The biggest battle in the lame-duck session of Congress may well be over whether or not to extend the Bush Administration’s tax cuts, which are scheduled to expire in January. Neither businesses nor individuals nor the Internal Revenue Service will know what to do until this issue is resolved. In a stalled economy, we do not need this prolonged uncertainty that can paralyze both consumer spending and investment spending.
Republicans want the current tax rates to continue and Democrats want only the current tax rates for people earning less than “the rich”—variously defined—to continue, with everyone making more than some specified income to have their tax rates rise next year.
Theoretically, the Democrats could win, hands down, since they have the votes. But Congressional Democrats are well aware of how they lost big in the recent election, and some Democrats don’t want to gamble their own jobs in the next election by going the class-warfare route.

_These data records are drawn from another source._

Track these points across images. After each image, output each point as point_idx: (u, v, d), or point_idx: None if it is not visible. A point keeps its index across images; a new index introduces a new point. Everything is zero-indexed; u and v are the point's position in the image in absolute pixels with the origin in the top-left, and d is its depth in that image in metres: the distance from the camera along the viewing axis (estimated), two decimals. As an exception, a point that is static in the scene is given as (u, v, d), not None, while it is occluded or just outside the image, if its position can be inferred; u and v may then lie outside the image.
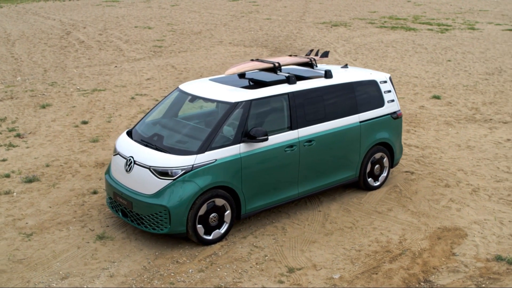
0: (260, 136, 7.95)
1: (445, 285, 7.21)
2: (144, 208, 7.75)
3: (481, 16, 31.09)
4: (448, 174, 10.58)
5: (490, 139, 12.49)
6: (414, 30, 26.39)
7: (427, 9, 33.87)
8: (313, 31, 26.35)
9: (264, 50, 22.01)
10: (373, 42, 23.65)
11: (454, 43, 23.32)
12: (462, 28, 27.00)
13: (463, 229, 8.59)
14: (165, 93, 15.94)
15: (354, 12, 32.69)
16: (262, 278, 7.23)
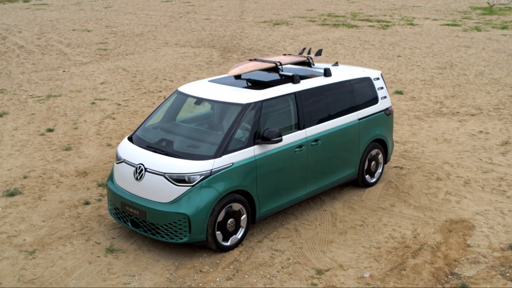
0: (274, 137, 7.79)
1: (472, 276, 7.27)
2: (160, 217, 7.42)
3: (416, 12, 31.98)
4: (436, 168, 10.73)
5: (463, 131, 12.78)
6: (356, 27, 26.79)
7: (362, 6, 34.52)
8: (257, 30, 26.31)
9: (213, 51, 21.77)
10: (320, 40, 23.84)
11: (399, 39, 23.84)
12: (401, 24, 27.65)
13: (469, 220, 8.71)
14: (124, 97, 15.47)
15: (292, 11, 32.89)
16: (294, 282, 7.06)
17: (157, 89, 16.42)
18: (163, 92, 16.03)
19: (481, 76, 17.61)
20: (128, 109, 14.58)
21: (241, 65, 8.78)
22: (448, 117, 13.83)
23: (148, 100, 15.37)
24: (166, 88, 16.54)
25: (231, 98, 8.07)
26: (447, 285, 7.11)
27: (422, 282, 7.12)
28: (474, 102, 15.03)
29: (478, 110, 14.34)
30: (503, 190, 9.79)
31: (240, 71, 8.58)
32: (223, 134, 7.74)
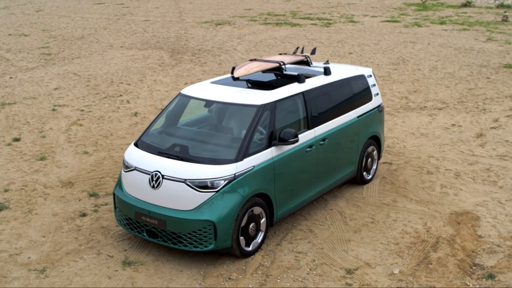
0: (291, 138, 7.68)
1: (494, 265, 7.42)
2: (183, 226, 7.16)
3: (353, 9, 32.57)
4: (423, 162, 10.91)
5: (436, 125, 13.07)
6: (300, 26, 26.99)
7: (299, 5, 34.83)
8: (201, 31, 26.07)
9: (162, 53, 21.41)
10: (267, 39, 23.86)
11: (345, 36, 24.18)
12: (343, 21, 28.08)
13: (472, 212, 8.89)
14: (85, 103, 14.98)
15: (230, 11, 32.78)
16: (328, 284, 6.99)
17: (116, 93, 15.94)
18: (124, 96, 15.59)
19: (435, 71, 18.09)
20: (93, 114, 14.07)
21: (244, 65, 8.59)
22: (417, 112, 14.10)
23: (111, 104, 14.90)
24: (126, 92, 16.08)
25: (244, 99, 7.89)
26: (474, 276, 7.19)
27: (451, 274, 7.19)
28: (437, 96, 15.40)
29: (443, 104, 14.70)
30: (494, 180, 10.05)
31: (246, 72, 8.41)
32: (242, 137, 7.54)
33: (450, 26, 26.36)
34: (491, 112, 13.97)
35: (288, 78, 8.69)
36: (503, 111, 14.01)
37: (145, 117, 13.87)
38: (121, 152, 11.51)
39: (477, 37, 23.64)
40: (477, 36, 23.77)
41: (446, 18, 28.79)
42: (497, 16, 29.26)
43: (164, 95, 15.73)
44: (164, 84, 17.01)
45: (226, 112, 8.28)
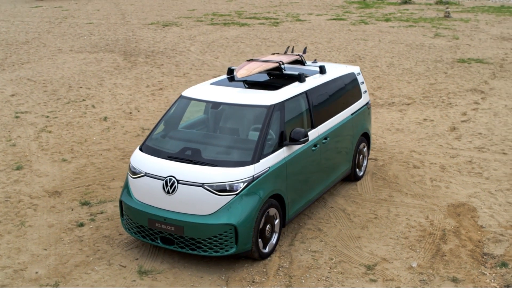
0: (302, 137, 7.68)
1: (504, 254, 7.65)
2: (202, 231, 7.03)
3: (296, 8, 32.88)
4: (407, 157, 11.14)
5: (409, 120, 13.38)
6: (248, 25, 27.03)
7: (242, 5, 34.87)
8: (149, 33, 25.72)
9: (115, 55, 21.01)
10: (219, 39, 23.78)
11: (296, 35, 24.38)
12: (290, 20, 28.30)
13: (468, 203, 9.15)
14: (48, 109, 14.56)
15: (174, 12, 32.47)
16: (352, 281, 7.03)
17: (78, 98, 15.52)
18: (87, 101, 15.19)
19: (393, 67, 18.49)
20: (60, 121, 13.65)
21: (245, 66, 8.52)
22: (387, 108, 14.37)
23: (76, 110, 14.50)
24: (88, 96, 15.68)
25: (253, 100, 7.82)
26: (487, 265, 7.39)
27: (467, 265, 7.36)
28: (401, 92, 15.74)
29: (410, 99, 15.04)
30: (479, 172, 10.36)
31: (248, 72, 8.33)
32: (254, 138, 7.48)
33: (396, 23, 26.99)
34: (457, 106, 14.38)
35: (288, 78, 8.65)
36: (468, 105, 14.45)
37: (115, 121, 13.55)
38: (101, 159, 11.20)
39: (425, 33, 24.31)
40: (424, 32, 24.44)
41: (390, 15, 29.46)
42: (438, 12, 30.17)
43: (129, 99, 15.41)
44: (126, 87, 16.66)
45: (232, 113, 8.15)
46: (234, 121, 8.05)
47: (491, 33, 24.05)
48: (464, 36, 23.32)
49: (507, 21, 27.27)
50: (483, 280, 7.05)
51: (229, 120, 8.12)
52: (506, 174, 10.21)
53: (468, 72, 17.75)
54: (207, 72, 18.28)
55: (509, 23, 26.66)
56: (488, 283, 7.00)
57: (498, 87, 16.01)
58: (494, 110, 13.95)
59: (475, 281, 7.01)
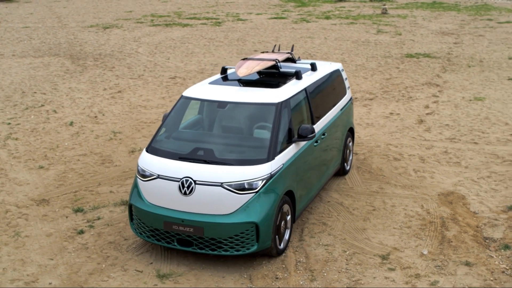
0: (309, 134, 7.82)
1: (503, 237, 8.06)
2: (223, 230, 7.05)
3: (233, 8, 32.99)
4: (384, 150, 11.49)
5: (376, 115, 13.78)
6: (191, 26, 26.94)
7: (178, 5, 34.66)
8: (91, 35, 25.22)
9: (61, 59, 20.55)
10: (165, 40, 23.62)
11: (241, 34, 24.52)
12: (231, 20, 28.39)
13: (456, 192, 9.56)
14: (6, 115, 14.20)
15: (111, 13, 31.91)
16: (372, 271, 7.23)
17: (36, 103, 15.10)
18: (47, 106, 14.82)
19: (345, 64, 18.91)
20: (24, 127, 13.25)
21: (243, 65, 8.55)
22: (351, 103, 14.68)
23: (38, 116, 14.11)
24: (46, 101, 15.28)
25: (259, 98, 7.87)
26: (491, 248, 7.75)
27: (474, 249, 7.70)
28: (360, 88, 16.15)
29: (371, 94, 15.46)
30: (457, 162, 10.81)
31: (249, 71, 8.37)
32: (265, 136, 7.54)
33: (337, 20, 27.56)
34: (418, 99, 14.89)
35: (284, 75, 8.73)
36: (428, 98, 14.99)
37: (82, 126, 13.26)
38: (80, 164, 10.96)
39: (367, 30, 24.95)
40: (367, 29, 25.08)
41: (328, 13, 30.04)
42: (375, 9, 31.01)
43: (90, 102, 15.11)
44: (83, 91, 16.31)
45: (240, 112, 8.15)
46: (241, 120, 8.06)
47: (431, 29, 24.96)
48: (406, 32, 24.10)
49: (442, 17, 28.37)
50: (493, 263, 7.38)
51: (237, 119, 8.12)
52: (483, 162, 10.67)
53: (419, 66, 18.37)
54: (162, 74, 18.12)
55: (445, 18, 27.75)
56: (497, 265, 7.33)
57: (451, 80, 16.67)
58: (453, 102, 14.52)
59: (486, 264, 7.33)
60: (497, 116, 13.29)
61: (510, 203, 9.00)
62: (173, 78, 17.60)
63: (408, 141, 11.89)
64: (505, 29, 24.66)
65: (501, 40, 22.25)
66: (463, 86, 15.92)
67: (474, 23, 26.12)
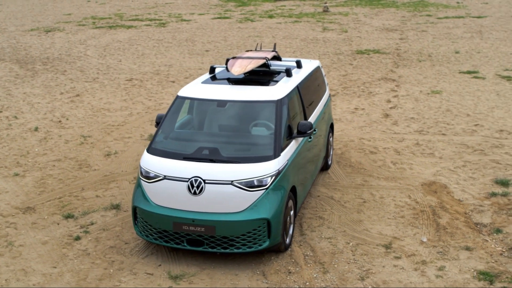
0: (308, 130, 7.99)
1: (493, 222, 8.48)
2: (235, 228, 7.13)
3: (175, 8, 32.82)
4: (359, 144, 11.82)
5: (341, 110, 14.12)
6: (135, 27, 26.67)
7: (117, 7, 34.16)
8: (34, 39, 24.59)
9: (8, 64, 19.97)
10: (112, 43, 23.31)
11: (189, 35, 24.48)
12: (175, 21, 28.26)
13: (437, 181, 9.95)
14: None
15: (50, 17, 31.14)
16: (379, 260, 7.47)
17: (-7, 110, 14.61)
18: (5, 112, 14.43)
19: (301, 62, 19.17)
20: (-13, 134, 12.81)
21: (235, 63, 8.61)
22: (316, 100, 14.95)
23: (2, 121, 13.68)
24: (3, 107, 14.89)
25: (259, 96, 7.97)
26: (484, 232, 8.15)
27: (469, 234, 8.07)
28: (321, 84, 16.43)
29: (332, 90, 15.80)
30: (430, 153, 11.24)
31: (242, 69, 8.45)
32: (268, 133, 7.65)
33: (280, 19, 27.88)
34: (378, 94, 15.32)
35: (274, 73, 8.84)
36: (387, 93, 15.44)
37: (48, 131, 12.97)
38: (57, 170, 10.75)
39: (313, 28, 25.39)
40: (312, 27, 25.51)
41: (271, 12, 30.34)
42: (316, 7, 31.54)
43: (49, 107, 14.80)
44: (39, 96, 15.93)
45: (239, 110, 8.19)
46: (242, 118, 8.11)
47: (374, 25, 25.63)
48: (351, 29, 24.66)
49: (383, 13, 29.16)
50: (489, 246, 7.75)
51: (237, 117, 8.17)
52: (455, 153, 11.13)
53: (371, 62, 18.87)
54: (117, 76, 17.89)
55: (386, 15, 28.54)
56: (494, 248, 7.70)
57: (405, 74, 17.22)
58: (412, 96, 15.02)
59: (484, 248, 7.69)
60: (457, 108, 13.84)
61: (490, 190, 9.42)
62: (130, 80, 17.40)
63: (379, 134, 12.23)
64: (445, 24, 25.61)
65: (444, 35, 23.11)
66: (418, 80, 16.47)
67: (415, 19, 26.99)
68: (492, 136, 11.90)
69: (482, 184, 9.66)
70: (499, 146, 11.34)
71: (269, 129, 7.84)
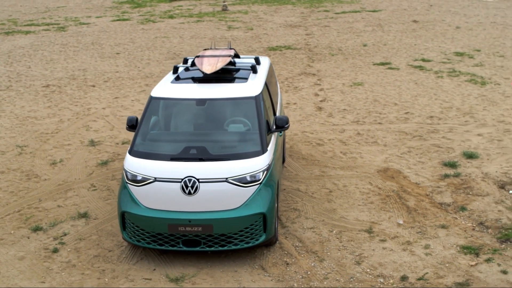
0: (285, 124, 8.23)
1: (455, 201, 9.12)
2: (233, 225, 7.24)
3: (68, 12, 31.79)
4: (304, 137, 12.21)
5: (275, 105, 14.43)
6: (34, 33, 25.65)
7: (8, 12, 32.57)
8: None
9: None
10: (14, 49, 22.32)
11: (94, 38, 23.89)
12: (74, 24, 27.45)
13: (390, 168, 10.52)
14: None
15: None
16: (367, 245, 7.85)
17: None
18: None
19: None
20: None
21: (204, 63, 8.65)
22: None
23: None
24: None
25: (236, 93, 8.07)
26: (451, 211, 8.77)
27: (439, 213, 8.65)
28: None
29: (260, 87, 16.06)
30: (374, 141, 11.82)
31: (214, 68, 8.51)
32: (251, 129, 7.77)
33: (182, 19, 27.83)
34: (304, 88, 15.80)
35: (239, 70, 8.96)
36: (312, 87, 15.97)
37: (-23, 144, 12.27)
38: (4, 182, 10.32)
39: (218, 26, 25.56)
40: (216, 26, 25.68)
41: (170, 12, 30.18)
42: (214, 6, 31.71)
43: None
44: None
45: (217, 108, 8.21)
46: (222, 115, 8.15)
47: (277, 22, 26.20)
48: (256, 27, 25.08)
49: (281, 10, 29.85)
50: (460, 223, 8.34)
51: (217, 115, 8.19)
52: (396, 140, 11.76)
53: (286, 58, 19.35)
54: (31, 83, 17.19)
55: (285, 12, 29.23)
56: (465, 224, 8.30)
57: (323, 69, 17.83)
58: (337, 88, 15.62)
59: (457, 224, 8.26)
60: (383, 98, 14.56)
61: (441, 172, 10.06)
62: (47, 86, 16.77)
63: (319, 127, 12.64)
64: (345, 19, 26.65)
65: (347, 29, 24.07)
66: (337, 74, 17.11)
67: (314, 15, 27.87)
68: (425, 122, 12.64)
69: (432, 167, 10.27)
70: (434, 131, 12.08)
71: (248, 125, 7.92)
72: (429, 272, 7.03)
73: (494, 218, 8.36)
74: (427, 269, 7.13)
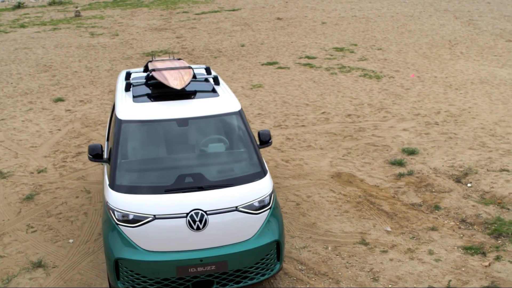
0: (269, 138, 7.76)
1: (424, 200, 9.15)
2: (249, 257, 6.58)
3: None
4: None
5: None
6: None
7: None
8: None
9: None
10: None
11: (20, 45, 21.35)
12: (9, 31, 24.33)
13: (342, 171, 10.36)
14: None
15: None
16: (372, 258, 7.59)
17: None
18: None
19: (93, 71, 18.11)
20: None
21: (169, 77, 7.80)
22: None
23: None
24: None
25: (218, 109, 7.37)
26: (426, 211, 8.80)
27: (420, 215, 8.61)
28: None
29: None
30: (308, 145, 11.60)
31: (182, 82, 7.70)
32: (251, 147, 7.14)
33: (36, 28, 25.75)
34: (206, 94, 15.16)
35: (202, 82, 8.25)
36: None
37: None
38: None
39: (79, 34, 23.96)
40: (77, 33, 24.06)
41: (18, 21, 27.80)
42: (66, 13, 29.71)
43: None
44: None
45: (199, 127, 7.38)
46: (206, 135, 7.35)
47: (140, 26, 25.12)
48: (121, 32, 23.84)
49: (138, 14, 28.68)
50: (443, 222, 8.35)
51: (200, 135, 7.38)
52: (329, 141, 11.63)
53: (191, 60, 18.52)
54: None
55: (143, 15, 28.15)
56: (448, 223, 8.32)
57: (214, 72, 17.26)
58: (239, 92, 15.20)
59: (443, 225, 8.26)
60: (291, 99, 14.38)
61: (392, 171, 10.07)
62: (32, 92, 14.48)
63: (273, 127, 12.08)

Former Secretary of Labor Robert Reich, now a professor at Berkeley made the case for the liberal Democrats’ position in an article in the November 28 San Francisco Chronicle titled: “Extend Benefits for Jobless, Not Tax Cuts for the Rich.”
Professor Reich points out that both Republicans and some conservative Democrats say that we cannot afford another extension of unemployment benefits because the deficit is already too large. Then he adds: “But wait. These are the same members of Congress who say we should extend the Bush tax cuts for the wealthy.”
Reich advocates “extending unemployment benefits for struggling families without a breadwinner” because “These families need the money. The rich don’t.”
This is the Democrats’ argument in a nutshell. It seems very persuasive on the surface, however shaky it is underneath. But cuts in tax rates do not mean cuts in tax revenues, as Reich assumes. How the tax-rate battle in Congress turns out may depend on how well the Republicans answer such arguments.
These are not new arguments on either side. They go back more than 80 years. Over that long span of time, there have been many sharp cuts in tax rates under Presidents Calvin Coolidge, John F. Kennedy, Ronald Reagan and George W. Bush. So we don’t need to argue in a vacuum. There is a track record.
What does that record say? It says, loud and clear, that cuts in tax rates do not mean cuts in tax revenues. In all four of these administrations, of both parties, so-called “tax cuts for the rich” led to increased tax revenues—with people earning high incomes paying not only a larger sum total of tax revenues, but even a higher proportion of all tax revenues.
Most important of all, these tax-rate reductions spurred economic activity, which we definitely need today.
These are the facts. But facts do not “speak for themselves.” In terms of facts, the have the stronger case. But that doesn’t matter, unless they make the case, which they show little sign of doing.
Democrats already understand the need for articulation. Robert Reich is only one of many articulate Democratic spokesmen. But where are the articulate Republicans? Do Republicans even understand how crucial articulation is? The outcome of this lame-duck session of Congress may answer that question.